Still licking the wounds inflicted by the twin blows of merciless critical pummeling and a brutal box office drubbing, Oliver Stone’s grand folly appears in two simultaneously released editions: the 175-minute theatrical version and a slightly shorter (and slightly improved) director’s cut. Stone’s re-edit substantially alters the film—scenes are dropped, added, trimmed, and otherwise rejiggered. Most significantly, several (chronologically) early Macedonian scenes are moved much later into the film, further disrupting narrative progression. In his director’s-cut commentary, Stone defends his hero against accusations of excessive brutality (and comparisons to George W. Bush), bristles at the media fixation on the “pansexual” Alexander’s relationships with males, and speaks up for the man-on-man hug as a legitimate expression of platonic love.
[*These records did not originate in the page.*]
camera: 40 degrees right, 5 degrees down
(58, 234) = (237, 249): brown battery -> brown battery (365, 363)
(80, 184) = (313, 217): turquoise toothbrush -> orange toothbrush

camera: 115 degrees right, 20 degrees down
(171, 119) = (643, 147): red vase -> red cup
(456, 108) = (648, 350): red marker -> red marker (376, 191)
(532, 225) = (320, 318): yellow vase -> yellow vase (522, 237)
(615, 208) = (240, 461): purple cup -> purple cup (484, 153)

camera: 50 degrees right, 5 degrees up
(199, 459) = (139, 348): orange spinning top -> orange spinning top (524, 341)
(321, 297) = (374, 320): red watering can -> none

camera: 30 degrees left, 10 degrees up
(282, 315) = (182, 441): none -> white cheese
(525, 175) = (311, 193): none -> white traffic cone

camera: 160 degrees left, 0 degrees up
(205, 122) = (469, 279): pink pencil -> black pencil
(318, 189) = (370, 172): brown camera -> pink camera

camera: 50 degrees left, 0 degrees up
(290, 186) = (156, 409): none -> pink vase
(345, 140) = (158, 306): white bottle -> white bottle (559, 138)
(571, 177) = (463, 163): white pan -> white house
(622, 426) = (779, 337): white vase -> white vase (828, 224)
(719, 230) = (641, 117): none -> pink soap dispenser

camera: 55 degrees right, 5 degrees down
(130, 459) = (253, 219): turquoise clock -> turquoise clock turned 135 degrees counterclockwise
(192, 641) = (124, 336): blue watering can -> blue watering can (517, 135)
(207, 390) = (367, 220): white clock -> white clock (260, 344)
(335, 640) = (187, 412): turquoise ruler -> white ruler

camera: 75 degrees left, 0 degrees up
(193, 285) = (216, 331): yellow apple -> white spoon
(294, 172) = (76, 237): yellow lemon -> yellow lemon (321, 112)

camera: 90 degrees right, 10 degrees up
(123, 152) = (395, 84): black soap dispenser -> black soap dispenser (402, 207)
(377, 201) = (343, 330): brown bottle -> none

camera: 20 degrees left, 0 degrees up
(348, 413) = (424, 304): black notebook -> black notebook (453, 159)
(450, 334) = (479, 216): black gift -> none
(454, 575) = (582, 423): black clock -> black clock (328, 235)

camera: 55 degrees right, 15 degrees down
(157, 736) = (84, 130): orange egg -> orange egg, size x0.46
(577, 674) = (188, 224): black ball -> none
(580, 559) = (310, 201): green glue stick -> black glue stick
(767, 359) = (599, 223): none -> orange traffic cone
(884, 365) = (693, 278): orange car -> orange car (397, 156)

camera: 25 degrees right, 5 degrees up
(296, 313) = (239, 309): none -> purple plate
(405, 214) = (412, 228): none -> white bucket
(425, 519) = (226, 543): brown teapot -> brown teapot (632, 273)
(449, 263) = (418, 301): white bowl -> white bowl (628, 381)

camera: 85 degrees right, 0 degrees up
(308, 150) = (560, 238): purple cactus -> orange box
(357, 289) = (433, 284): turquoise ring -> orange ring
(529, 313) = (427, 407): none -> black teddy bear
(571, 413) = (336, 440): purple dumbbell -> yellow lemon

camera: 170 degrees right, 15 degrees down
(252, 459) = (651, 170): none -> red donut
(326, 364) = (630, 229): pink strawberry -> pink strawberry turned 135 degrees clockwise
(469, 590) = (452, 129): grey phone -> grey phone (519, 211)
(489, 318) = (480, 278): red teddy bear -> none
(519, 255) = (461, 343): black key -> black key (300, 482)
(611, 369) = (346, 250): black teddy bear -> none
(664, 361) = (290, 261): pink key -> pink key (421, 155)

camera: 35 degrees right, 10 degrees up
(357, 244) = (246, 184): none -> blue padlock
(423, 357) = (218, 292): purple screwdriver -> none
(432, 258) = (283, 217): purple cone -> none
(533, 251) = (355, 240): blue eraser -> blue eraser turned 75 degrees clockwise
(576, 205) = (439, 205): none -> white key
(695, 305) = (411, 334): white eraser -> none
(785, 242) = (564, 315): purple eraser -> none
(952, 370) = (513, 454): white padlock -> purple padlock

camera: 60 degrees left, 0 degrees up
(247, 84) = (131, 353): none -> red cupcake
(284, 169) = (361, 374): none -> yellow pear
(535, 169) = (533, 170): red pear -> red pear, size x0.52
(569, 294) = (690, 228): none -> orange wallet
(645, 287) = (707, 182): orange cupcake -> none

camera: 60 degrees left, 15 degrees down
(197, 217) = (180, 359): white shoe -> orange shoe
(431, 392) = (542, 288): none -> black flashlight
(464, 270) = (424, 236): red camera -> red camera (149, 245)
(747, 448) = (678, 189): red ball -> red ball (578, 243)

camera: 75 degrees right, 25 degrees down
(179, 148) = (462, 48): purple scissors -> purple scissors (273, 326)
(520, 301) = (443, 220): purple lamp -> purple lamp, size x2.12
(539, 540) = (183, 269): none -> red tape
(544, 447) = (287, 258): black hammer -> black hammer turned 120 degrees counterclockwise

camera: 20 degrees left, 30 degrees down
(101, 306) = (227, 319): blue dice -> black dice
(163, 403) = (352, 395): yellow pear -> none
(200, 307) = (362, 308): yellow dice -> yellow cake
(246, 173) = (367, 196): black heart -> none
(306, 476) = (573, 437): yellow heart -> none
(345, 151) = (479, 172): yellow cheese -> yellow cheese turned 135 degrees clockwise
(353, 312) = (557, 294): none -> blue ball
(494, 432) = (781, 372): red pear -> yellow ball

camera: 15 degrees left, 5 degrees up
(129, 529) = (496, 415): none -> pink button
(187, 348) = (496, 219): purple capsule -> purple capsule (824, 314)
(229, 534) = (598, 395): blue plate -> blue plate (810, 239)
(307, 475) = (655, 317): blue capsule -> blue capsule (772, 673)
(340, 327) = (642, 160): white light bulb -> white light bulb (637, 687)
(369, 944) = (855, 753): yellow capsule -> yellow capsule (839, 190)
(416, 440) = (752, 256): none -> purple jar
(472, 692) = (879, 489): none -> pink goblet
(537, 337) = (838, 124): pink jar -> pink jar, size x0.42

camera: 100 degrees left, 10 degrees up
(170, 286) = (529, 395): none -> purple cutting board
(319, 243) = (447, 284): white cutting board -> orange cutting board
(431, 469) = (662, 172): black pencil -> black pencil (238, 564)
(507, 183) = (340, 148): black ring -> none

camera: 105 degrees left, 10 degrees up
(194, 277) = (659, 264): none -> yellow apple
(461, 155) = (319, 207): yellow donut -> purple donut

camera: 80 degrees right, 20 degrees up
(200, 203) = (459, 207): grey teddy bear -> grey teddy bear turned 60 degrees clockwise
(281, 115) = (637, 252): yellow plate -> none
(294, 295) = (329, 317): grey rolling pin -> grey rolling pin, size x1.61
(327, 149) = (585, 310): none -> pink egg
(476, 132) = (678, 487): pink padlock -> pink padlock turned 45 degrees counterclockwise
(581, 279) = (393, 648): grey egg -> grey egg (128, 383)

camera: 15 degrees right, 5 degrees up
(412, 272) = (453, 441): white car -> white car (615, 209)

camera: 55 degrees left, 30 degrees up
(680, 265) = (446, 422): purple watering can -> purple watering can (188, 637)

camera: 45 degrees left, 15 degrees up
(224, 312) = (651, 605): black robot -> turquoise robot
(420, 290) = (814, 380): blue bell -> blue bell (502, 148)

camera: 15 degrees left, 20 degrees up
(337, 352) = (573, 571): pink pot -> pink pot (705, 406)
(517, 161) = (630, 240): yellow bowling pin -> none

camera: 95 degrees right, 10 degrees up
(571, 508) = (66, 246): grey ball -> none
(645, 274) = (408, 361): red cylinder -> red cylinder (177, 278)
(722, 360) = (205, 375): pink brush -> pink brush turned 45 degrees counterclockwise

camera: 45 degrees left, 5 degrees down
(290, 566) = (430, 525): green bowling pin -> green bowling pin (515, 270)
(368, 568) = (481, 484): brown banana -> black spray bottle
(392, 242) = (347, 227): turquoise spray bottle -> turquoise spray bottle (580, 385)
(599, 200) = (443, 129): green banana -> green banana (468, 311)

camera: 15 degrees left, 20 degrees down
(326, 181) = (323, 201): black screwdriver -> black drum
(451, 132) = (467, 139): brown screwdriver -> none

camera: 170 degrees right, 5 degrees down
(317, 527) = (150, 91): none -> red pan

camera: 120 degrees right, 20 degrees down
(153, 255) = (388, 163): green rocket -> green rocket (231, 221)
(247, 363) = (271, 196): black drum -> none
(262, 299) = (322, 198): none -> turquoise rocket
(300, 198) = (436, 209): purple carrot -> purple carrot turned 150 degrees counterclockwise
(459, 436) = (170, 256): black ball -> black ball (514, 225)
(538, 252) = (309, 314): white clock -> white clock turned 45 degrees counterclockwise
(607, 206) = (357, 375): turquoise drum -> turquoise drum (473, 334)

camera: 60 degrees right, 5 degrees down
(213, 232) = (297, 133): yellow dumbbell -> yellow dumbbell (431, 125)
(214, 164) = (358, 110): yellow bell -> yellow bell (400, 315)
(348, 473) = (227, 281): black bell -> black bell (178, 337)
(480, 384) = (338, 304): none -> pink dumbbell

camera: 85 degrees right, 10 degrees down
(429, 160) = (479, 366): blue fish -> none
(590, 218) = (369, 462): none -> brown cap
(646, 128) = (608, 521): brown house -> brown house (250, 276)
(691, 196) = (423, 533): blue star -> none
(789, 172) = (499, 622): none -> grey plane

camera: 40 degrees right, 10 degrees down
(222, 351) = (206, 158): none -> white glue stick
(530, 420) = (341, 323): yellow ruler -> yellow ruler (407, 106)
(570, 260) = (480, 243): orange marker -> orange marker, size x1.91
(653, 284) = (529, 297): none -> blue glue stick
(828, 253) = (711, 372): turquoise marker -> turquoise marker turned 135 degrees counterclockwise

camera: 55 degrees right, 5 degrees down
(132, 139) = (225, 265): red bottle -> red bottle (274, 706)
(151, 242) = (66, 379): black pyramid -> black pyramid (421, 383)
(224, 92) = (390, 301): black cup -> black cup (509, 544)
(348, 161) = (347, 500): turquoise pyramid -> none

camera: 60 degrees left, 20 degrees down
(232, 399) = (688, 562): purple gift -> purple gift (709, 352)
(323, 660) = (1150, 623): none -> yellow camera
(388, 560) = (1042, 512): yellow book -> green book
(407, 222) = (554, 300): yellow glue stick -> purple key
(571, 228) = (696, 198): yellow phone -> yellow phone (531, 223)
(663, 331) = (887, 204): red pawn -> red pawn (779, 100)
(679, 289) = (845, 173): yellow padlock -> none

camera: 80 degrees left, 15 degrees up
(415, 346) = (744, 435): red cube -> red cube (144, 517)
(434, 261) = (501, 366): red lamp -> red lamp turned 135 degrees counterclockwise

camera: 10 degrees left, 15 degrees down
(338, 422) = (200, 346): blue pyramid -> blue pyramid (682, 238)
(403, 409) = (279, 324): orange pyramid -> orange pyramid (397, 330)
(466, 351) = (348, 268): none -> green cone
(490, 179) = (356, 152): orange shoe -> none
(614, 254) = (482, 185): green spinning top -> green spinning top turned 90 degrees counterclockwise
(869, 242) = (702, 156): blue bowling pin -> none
Perhaps the most disquieting revelation is that B.C. dates were dropped from the theatrical cut for fear that American audiences wouldn’t realize that 320 B.C. was 30 years after 350 B.C. Whether this says more about the mentality of studio executives or the overall state of the union is very much an open question.
Memories of Murder
Set during the 1980s and based on the story of South Korea’s first serial killer, Bong Joon-ho’s sociological policier (which received an eyeblink of a theatrical release last month) is a convincing portrait of a nation on the brink. The disc contains both the original Korean audio track and, for the subtitle-phobic, a dubbed English version.